Your objective: Update the data from its first line through the line containing "genus: Megathymus" by changing every "common name" to "vernacular name" and keeping everything else the same. Return only those lines.

start

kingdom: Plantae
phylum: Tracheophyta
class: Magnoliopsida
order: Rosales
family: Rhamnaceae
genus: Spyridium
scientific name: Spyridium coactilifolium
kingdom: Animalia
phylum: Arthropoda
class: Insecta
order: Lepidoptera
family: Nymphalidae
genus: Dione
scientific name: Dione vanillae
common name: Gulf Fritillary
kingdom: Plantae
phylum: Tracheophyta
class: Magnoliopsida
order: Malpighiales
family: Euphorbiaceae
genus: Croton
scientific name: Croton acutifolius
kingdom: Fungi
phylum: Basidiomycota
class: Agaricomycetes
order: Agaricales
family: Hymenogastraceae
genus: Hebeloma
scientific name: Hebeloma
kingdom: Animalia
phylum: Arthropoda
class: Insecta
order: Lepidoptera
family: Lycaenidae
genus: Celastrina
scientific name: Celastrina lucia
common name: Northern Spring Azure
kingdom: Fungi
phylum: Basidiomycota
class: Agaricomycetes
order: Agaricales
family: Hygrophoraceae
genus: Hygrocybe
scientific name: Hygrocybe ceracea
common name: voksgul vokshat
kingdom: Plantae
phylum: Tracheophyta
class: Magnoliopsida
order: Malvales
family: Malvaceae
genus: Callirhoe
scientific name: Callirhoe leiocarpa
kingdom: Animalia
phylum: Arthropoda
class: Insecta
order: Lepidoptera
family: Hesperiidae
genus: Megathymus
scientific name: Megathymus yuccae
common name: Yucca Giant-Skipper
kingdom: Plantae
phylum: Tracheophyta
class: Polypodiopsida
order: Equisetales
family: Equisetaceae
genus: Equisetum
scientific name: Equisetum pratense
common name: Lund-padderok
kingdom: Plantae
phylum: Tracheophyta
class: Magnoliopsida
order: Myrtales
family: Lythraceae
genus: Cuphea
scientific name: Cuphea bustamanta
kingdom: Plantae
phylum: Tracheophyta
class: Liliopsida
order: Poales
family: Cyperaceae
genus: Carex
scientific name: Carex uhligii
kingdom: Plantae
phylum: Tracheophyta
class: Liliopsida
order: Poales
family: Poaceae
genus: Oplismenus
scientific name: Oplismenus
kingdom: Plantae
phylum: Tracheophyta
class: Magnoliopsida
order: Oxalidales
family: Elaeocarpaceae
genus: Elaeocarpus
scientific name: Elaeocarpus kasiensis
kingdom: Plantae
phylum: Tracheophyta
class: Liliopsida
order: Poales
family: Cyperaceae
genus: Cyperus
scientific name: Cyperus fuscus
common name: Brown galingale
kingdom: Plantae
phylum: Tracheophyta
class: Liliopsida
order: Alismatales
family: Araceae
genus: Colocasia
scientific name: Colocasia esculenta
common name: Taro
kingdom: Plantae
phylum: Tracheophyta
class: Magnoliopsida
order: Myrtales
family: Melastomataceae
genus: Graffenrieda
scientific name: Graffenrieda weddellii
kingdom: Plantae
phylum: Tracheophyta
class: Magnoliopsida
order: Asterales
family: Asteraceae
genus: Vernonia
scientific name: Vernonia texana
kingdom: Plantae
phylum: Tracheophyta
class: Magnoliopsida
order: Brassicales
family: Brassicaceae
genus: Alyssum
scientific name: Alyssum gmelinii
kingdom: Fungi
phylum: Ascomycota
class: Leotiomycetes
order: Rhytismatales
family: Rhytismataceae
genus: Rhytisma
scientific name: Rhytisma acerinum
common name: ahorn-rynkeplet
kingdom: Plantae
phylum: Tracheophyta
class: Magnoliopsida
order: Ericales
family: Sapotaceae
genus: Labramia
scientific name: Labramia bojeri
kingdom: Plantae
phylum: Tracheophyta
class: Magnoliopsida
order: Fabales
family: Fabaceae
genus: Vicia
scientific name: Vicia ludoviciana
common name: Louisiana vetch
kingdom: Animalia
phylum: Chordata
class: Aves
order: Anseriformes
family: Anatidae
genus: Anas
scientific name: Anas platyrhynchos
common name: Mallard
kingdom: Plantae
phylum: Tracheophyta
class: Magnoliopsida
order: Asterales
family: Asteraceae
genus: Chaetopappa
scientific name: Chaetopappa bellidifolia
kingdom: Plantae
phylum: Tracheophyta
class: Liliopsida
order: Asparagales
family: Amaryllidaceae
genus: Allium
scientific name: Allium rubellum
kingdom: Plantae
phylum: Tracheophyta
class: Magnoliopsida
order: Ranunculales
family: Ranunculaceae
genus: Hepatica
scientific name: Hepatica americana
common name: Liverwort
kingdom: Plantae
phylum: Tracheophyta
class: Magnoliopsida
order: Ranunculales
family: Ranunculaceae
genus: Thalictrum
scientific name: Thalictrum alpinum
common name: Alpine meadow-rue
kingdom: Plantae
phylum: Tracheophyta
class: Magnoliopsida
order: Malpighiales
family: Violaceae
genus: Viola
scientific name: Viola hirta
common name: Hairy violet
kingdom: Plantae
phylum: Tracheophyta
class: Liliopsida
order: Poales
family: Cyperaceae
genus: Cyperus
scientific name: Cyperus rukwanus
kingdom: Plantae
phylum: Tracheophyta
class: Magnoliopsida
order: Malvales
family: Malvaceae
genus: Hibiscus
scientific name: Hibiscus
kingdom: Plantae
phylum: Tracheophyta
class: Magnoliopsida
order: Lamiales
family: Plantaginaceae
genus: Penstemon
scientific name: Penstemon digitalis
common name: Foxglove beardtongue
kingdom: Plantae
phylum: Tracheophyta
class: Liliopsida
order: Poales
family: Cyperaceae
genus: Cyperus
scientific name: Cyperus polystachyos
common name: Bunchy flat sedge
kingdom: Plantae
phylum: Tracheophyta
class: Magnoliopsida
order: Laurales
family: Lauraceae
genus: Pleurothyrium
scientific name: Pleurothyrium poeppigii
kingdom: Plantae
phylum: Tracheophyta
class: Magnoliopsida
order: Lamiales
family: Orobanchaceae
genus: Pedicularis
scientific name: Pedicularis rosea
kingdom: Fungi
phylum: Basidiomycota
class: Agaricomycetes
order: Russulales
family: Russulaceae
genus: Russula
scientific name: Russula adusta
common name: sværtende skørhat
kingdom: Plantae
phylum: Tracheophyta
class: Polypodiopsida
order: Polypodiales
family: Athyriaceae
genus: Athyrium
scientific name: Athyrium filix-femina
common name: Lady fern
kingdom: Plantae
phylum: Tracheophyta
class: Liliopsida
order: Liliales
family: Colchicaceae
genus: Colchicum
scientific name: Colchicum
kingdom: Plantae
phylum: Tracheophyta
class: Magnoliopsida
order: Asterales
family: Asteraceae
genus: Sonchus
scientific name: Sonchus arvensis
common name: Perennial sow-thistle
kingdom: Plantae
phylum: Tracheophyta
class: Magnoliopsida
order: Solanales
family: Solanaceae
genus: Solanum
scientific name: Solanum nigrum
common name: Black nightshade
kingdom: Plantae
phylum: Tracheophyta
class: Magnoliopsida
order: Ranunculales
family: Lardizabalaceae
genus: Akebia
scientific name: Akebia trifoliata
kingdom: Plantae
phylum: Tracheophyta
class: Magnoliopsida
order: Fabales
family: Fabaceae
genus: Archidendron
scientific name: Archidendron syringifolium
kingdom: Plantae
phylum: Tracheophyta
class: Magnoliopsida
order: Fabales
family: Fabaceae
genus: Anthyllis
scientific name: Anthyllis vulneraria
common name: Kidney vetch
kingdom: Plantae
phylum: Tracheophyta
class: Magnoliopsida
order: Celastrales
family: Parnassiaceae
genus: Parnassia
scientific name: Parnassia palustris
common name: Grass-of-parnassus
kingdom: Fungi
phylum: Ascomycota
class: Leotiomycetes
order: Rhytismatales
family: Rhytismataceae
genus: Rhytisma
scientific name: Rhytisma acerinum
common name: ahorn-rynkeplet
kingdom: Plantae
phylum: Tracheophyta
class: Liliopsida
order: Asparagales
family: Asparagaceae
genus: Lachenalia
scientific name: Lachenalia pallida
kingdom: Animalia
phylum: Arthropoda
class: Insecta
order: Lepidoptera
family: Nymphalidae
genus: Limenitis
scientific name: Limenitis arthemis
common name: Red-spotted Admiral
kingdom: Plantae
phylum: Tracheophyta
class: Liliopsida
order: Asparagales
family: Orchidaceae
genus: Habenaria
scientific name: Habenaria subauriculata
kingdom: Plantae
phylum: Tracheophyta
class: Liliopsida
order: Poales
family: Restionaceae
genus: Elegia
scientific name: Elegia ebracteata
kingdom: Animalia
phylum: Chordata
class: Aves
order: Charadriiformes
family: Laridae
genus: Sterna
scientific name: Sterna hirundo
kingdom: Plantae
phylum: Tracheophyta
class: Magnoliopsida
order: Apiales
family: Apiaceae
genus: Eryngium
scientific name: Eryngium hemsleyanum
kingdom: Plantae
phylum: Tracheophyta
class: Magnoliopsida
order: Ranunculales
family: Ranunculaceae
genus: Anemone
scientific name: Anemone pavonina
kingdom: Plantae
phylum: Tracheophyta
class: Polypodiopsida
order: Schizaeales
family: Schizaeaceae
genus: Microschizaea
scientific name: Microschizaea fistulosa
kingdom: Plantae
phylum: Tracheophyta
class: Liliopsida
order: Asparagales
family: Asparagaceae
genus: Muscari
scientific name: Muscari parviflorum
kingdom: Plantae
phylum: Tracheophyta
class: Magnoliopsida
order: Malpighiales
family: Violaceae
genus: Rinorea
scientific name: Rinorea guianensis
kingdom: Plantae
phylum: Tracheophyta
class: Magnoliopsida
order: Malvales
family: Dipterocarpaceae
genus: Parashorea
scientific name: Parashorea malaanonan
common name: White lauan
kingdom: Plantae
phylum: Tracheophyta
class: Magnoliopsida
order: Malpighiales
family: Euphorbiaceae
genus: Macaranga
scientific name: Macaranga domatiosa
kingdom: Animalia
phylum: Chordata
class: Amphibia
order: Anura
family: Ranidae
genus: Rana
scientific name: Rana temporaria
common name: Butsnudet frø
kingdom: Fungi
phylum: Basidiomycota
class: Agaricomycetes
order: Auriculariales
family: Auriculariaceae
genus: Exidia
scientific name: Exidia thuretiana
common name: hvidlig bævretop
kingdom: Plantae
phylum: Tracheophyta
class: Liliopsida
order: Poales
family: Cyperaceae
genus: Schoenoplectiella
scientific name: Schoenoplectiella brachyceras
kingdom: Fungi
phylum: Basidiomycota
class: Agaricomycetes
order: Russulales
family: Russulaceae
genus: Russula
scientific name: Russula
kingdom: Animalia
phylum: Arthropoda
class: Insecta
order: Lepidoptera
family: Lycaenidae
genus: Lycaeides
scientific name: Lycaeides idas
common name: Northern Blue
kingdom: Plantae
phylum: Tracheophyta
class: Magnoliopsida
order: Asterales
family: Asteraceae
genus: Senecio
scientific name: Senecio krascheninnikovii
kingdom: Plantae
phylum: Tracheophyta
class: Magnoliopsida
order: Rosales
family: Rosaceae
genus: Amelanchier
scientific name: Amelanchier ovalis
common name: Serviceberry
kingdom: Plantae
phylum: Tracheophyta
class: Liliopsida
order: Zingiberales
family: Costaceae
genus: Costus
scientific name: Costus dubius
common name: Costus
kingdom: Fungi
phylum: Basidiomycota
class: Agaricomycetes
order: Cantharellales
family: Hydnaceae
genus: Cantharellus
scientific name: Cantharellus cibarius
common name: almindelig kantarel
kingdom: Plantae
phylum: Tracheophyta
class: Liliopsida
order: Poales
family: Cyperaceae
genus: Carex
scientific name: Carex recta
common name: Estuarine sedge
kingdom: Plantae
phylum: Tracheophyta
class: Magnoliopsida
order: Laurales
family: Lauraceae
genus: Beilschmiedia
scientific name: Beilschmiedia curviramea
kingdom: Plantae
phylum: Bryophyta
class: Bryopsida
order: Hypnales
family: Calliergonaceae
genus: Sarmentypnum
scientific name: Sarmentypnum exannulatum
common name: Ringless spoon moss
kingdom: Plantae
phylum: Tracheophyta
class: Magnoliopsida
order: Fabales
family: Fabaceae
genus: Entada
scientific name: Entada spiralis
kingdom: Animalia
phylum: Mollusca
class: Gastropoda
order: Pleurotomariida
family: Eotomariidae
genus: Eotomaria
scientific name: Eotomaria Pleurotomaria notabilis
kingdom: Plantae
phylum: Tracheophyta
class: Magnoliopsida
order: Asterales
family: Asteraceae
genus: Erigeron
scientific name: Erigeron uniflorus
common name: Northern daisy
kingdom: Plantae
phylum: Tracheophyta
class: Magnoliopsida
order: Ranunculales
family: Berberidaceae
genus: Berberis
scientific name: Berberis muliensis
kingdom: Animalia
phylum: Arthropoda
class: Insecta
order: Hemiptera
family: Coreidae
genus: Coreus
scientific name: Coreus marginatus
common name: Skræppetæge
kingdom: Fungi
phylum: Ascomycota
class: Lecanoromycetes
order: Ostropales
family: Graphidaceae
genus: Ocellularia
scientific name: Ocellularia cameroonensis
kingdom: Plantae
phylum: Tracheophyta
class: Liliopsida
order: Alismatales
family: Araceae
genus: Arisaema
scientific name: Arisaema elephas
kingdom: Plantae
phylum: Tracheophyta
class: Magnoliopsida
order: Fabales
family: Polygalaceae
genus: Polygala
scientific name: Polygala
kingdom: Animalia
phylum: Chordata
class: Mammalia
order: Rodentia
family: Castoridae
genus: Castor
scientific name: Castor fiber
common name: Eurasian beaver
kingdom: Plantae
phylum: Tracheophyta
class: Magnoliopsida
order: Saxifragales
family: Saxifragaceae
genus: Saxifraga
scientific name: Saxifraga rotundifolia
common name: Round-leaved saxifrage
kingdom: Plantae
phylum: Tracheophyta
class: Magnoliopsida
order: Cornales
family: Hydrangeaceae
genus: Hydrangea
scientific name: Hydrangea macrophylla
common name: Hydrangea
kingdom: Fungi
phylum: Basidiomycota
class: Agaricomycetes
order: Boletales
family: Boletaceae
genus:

end

Output of the exercise:
kingdom: Plantae
phylum: Tracheophyta
class: Magnoliopsida
order: Rosales
family: Rhamnaceae
genus: Spyridium
scientific name: Spyridium coactilifolium
kingdom: Animalia
phylum: Arthropoda
class: Insecta
order: Lepidoptera
family: Nymphalidae
genus: Dione
scientific name: Dione vanillae
vernacular name: Gulf Fritillary
kingdom: Plantae
phylum: Tracheophyta
class: Magnoliopsida
order: Malpighiales
family: Euphorbiaceae
genus: Croton
scientific name: Croton acutifolius
kingdom: Fungi
phylum: Basidiomycota
class: Agaricomycetes
order: Agaricales
family: Hymenogastraceae
genus: Hebeloma
scientific name: Hebeloma
kingdom: Animalia
phylum: Arthropoda
class: Insecta
order: Lepidoptera
family: Lycaenidae
genus: Celastrina
scientific name: Celastrina lucia
vernacular name: Northern Spring Azure
kingdom: Fungi
phylum: Basidiomycota
class: Agaricomycetes
order: Agaricales
family: Hygrophoraceae
genus: Hygrocybe
scientific name: Hygrocybe ceracea
vernacular name: voksgul vokshat
kingdom: Plantae
phylum: Tracheophyta
class: Magnoliopsida
order: Malvales
family: Malvaceae
genus: Callirhoe
scientific name: Callirhoe leiocarpa
kingdom: Animalia
phylum: Arthropoda
class: Insecta
order: Lepidoptera
family: Hesperiidae
genus: Megathymus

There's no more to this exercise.